Is it time for the spin police? Sitting in the theaters of entertainment, politics and business, one wonders if practitioners of influence are abusing their tradecraft and the trust of their markets. One wonders then if they'll self-correct or be market-corrected. Bullshit detectors are redlining as these cases suggest:
This winter, when Sony Pictures Entertainment primed the market for its stoner comedy, The Interview, it ran a play we call a bait, playfully aimed at the hyper-sensitive and culturally daft regime of North Korea's Kim Jong-un. When Sony was hacked, allegedly by North Korean operatives, the studio cried foul and invoked its right to free and creative expression. This second play was a screen, as defined in The Standard Table of Influence. Self-described reputation specialists argued that Sony's good name was sullied through leaked emails. In fact, Sony's plays served to sell another B-grade movie and position the company as a rampart of the first amendment. Bravo!
When the 2016 presidential hopeful Scott Walker was asked recently about the quips of former New York City Major and fellow Republican Rudy Giuliani -- that President Obama doesn't love America -- the sitting Wisconsin governor was nonchalant: Gosh I don't know. He did the same when asked if Obama is a Christian. Innocent enough? Hardly. His play was a disguised ping, what David Mark's new book of political lingo defines as a dog whistle, to the conservative 17 percent who believe Obama is a Muslim. I got your back, Walker winked to his hard-right base.
Last month, when Richard Edelman, chairman and CEO of the PR agency giant Edelman released his firm's Trust Barometer, he warned that in everything from tech to government to journalism trust is falling like a rock. His play was a trump, a clever co-option of an illness the PR industry might reasonably be accused of causing. Trust, after all, is not something one can or should prop up, not for long; it's the byproduct of deeds, not words. And yet legions of PR pros are keen to sell services that ostensibly restore it. That PR is self-regulated and self-policing is a fact not lost on this industry's opportunists.
These are the abuses of influencers who are well-versed in the strategies of their respective trades. Their handiwork is telltale evidence that entertainers, politicians and businesspeople are too clever by half.
Preaching from a similar pulpit, Roger Bolton, president of The Arthur W. Page Society, is lately keen to remind his members: Tell the Truth. Aiming his message at corporate communications chiefs, he's referring to the first principle of the association's namesake, the late AT&T communications boss, Arthur W. Page. Bolton is surely correct, that influencers of all stripes should strive to play it straight, lest their company's reputations and given trust be mortgaged. But like Sony, Walker and Edelman, he can hardly help himself. In his zeal to enshrine his idol as a prophet, Bolton ignores this truth: that in his service to the early phone company monopoly, Mr. Page never uttered or wrote the words "Tell the truth." The principles that bear his name today were only derived from his recorded works. Readers should know that I was a ten-year member of Page and a consistent contrarian of its research and writings. Even so, Bolton's central strategy is to recast Mr. Page's legacy, a framing play that's form fit with the spin that Bolton so loathes. Who knew!?
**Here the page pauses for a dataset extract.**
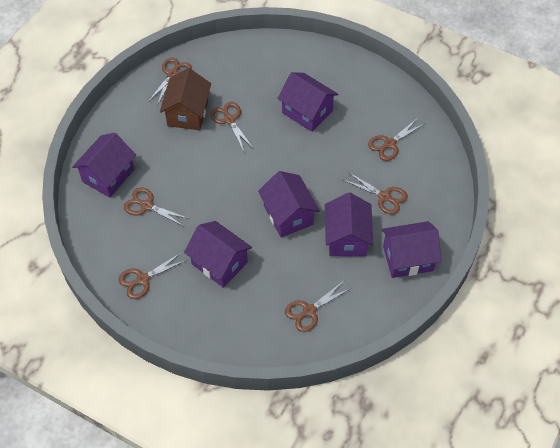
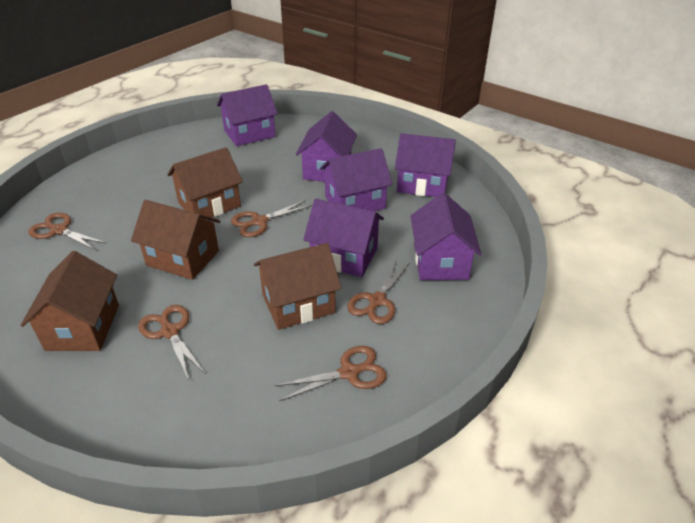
brown house: 1 -> 4
brown scissors: 7 -> 5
Journalism, whether mainstream or social, is no less culpable. It frolics in games of gotcha -- the practice of asking questions that are designed, first, to score moral victories and entertain and, second, to illuminate an irony or suffer an ambiguity. Think again of Scott Walker, this time a victim, who was asked if he believes in evolution, a gotcha because his frame is of God and creation. The reporters' play was the familiar bait, disguised as a simple query. When Walker ignored the lure, he was called out for evading a basic question. Republicans seethed at the liberal litmus test, but soldiers of the Fourth Estate were quick to copy Sony, running a screen on the first amendment.
We all run plays. But too many practitioners of influence and too much of their energy is straining the trust of the people and institutions they seek to influence and assure. It's starting to smell.